[Object matching data]
::::::::::
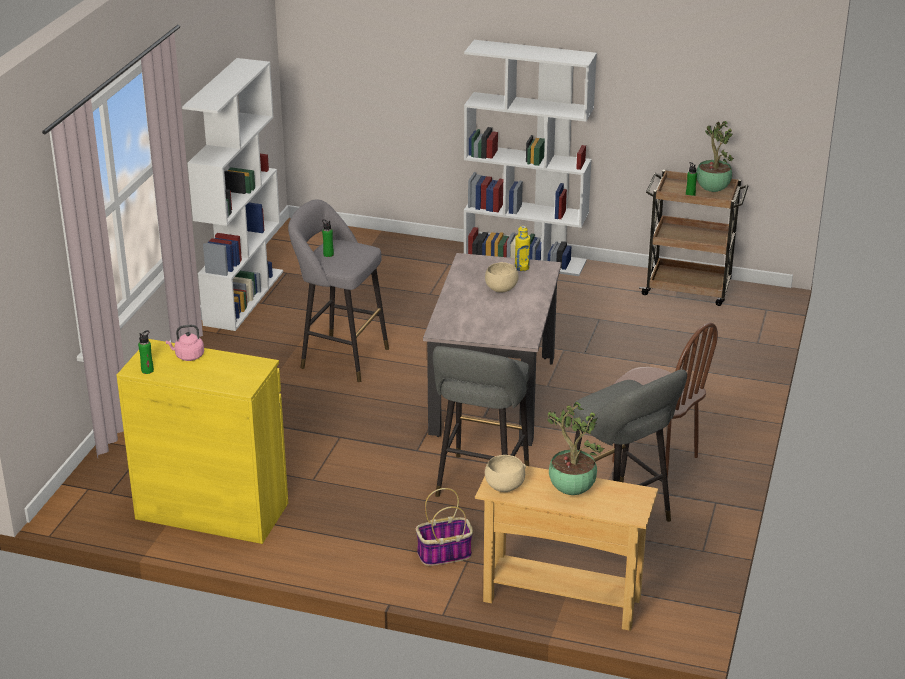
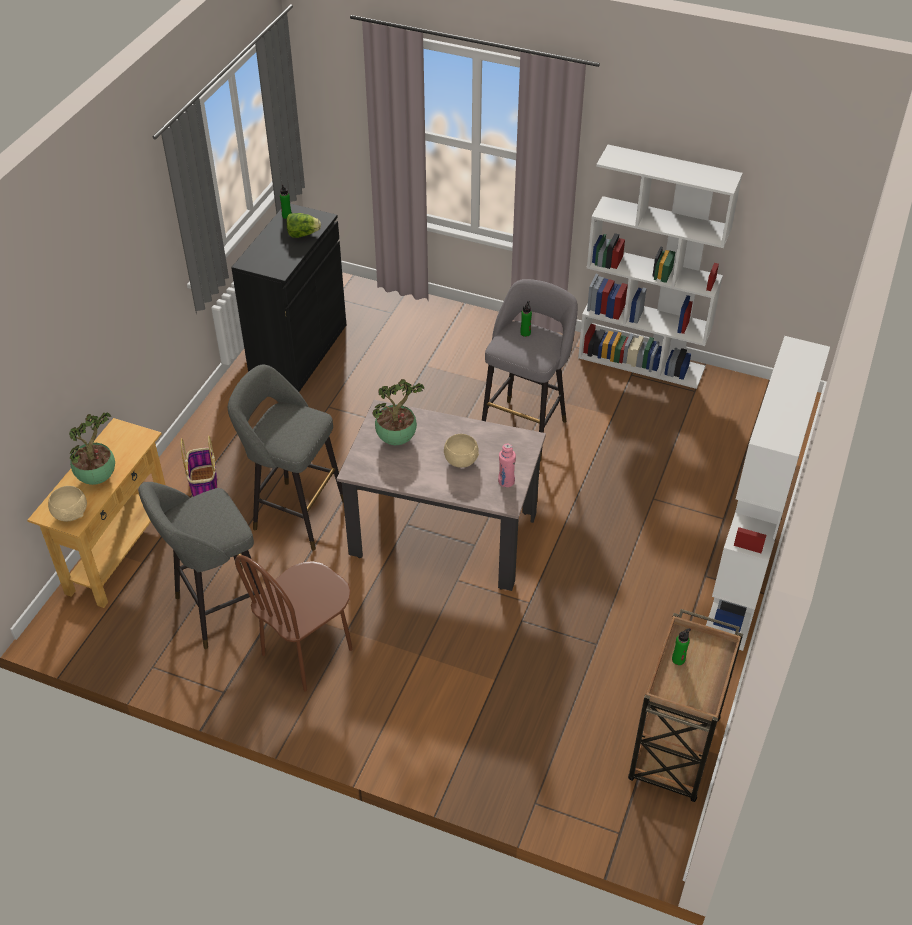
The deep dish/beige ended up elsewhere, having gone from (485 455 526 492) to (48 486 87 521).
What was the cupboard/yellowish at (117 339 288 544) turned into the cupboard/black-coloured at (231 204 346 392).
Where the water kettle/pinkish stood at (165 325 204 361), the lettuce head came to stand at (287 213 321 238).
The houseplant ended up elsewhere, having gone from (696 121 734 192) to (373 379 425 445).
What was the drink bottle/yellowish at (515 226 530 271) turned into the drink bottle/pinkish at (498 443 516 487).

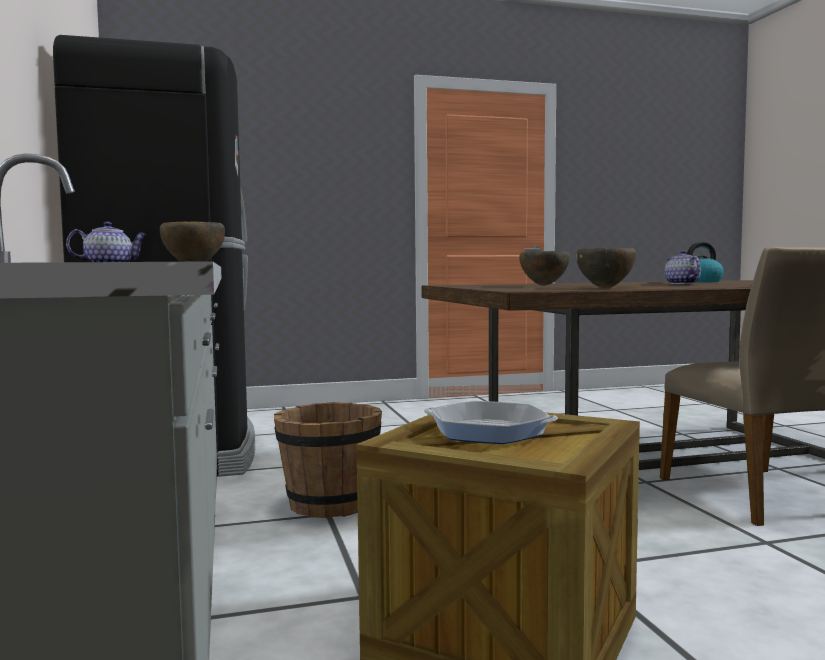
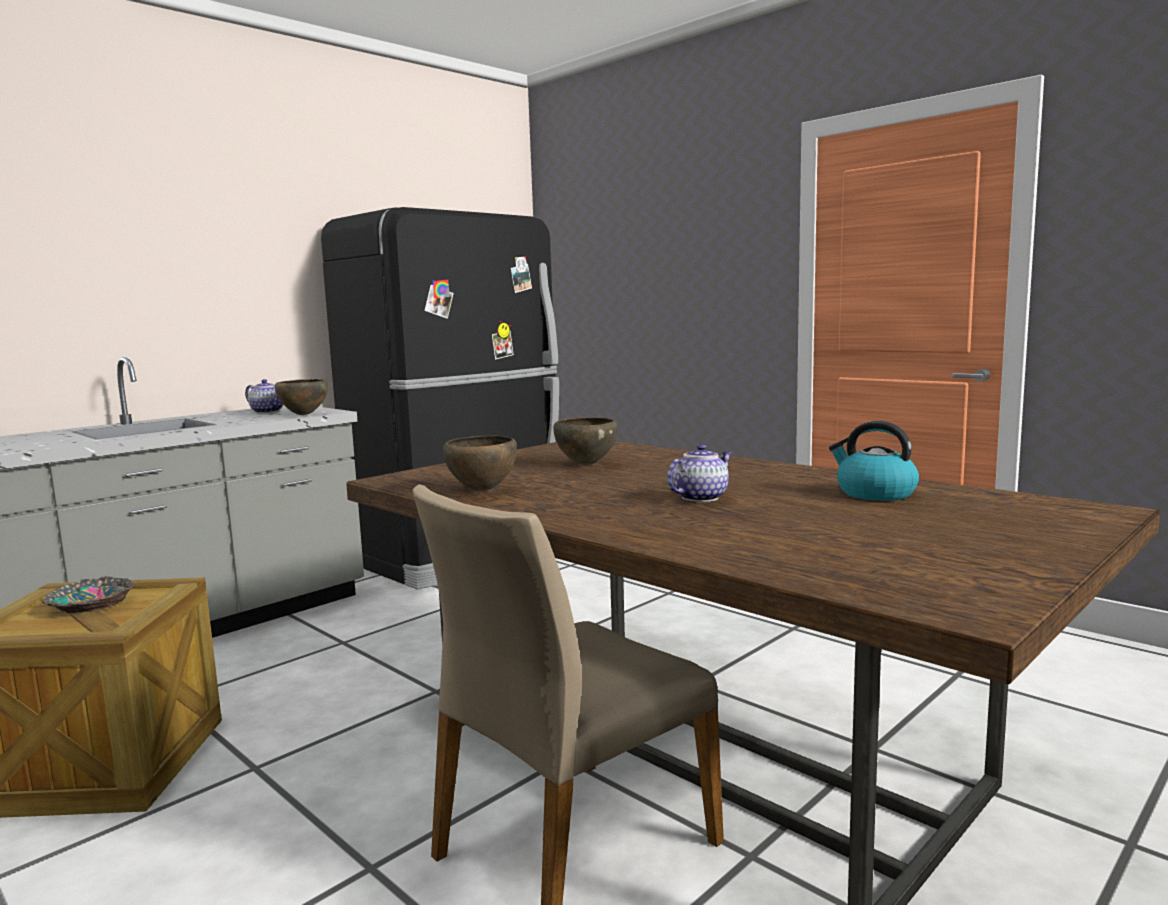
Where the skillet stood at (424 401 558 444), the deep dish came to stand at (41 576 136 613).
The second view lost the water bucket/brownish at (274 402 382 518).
::::::::::
### Your goal
Go through the data above and copy each line that holds the word "having".

### Response to this exercise
The deep dish/beige ended up elsewhere, having gone from (485 455 526 492) to (48 486 87 521).
The houseplant ended up elsewhere, having gone from (696 121 734 192) to (373 379 425 445).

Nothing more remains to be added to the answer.